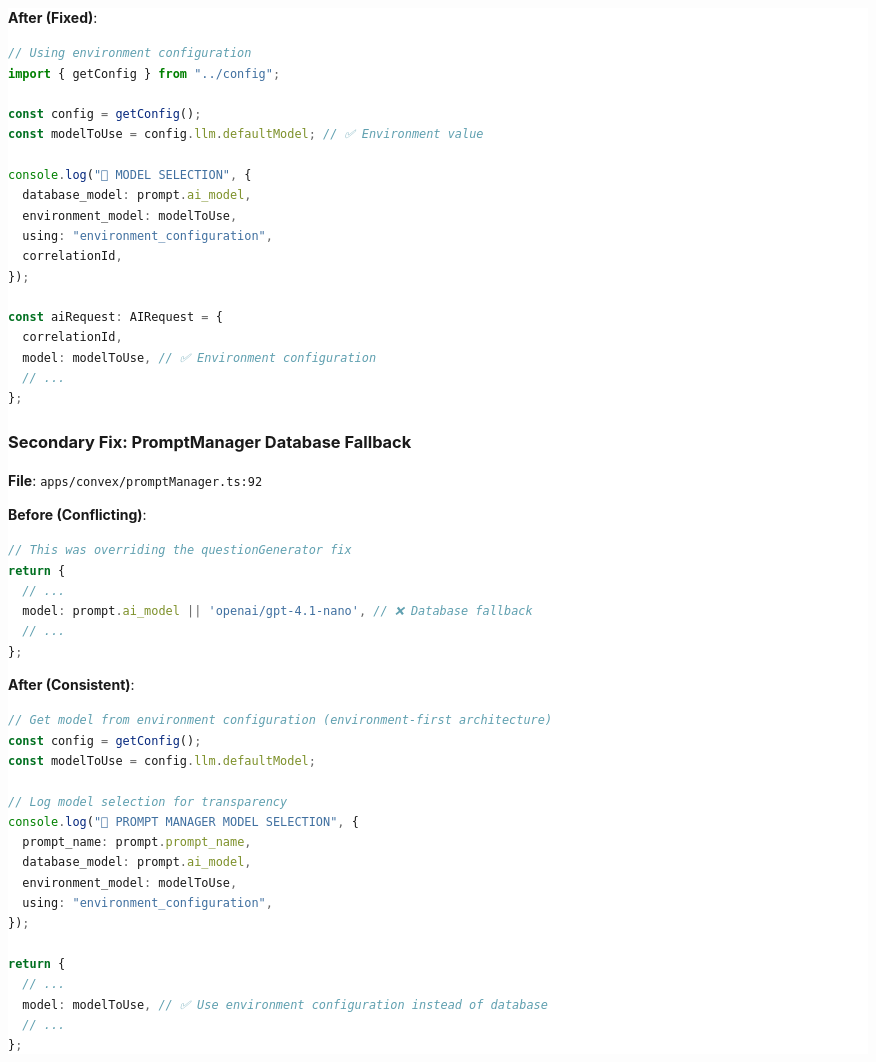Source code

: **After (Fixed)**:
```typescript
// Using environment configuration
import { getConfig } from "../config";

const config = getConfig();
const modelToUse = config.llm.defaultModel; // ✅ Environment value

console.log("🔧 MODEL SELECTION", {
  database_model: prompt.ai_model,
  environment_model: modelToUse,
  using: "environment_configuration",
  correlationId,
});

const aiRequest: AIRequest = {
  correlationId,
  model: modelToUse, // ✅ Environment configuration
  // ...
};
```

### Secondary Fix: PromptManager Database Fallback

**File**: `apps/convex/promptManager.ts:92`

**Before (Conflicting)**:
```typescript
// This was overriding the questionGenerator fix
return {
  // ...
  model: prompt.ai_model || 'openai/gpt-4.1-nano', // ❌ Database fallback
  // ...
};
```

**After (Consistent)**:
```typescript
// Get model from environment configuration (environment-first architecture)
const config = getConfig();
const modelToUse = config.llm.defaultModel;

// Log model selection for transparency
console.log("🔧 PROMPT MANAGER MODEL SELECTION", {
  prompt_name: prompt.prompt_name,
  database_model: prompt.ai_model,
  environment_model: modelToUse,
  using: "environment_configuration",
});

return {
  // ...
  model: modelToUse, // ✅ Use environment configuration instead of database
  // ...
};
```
+===+
# [WHAT IS NEEDED]
Among the records, find the lines that contain "from" and copy each of them.

# [WRITTEN ANSWER]
import { getConfig } from "../config";
// Get model from environment configuration (environment-first architecture)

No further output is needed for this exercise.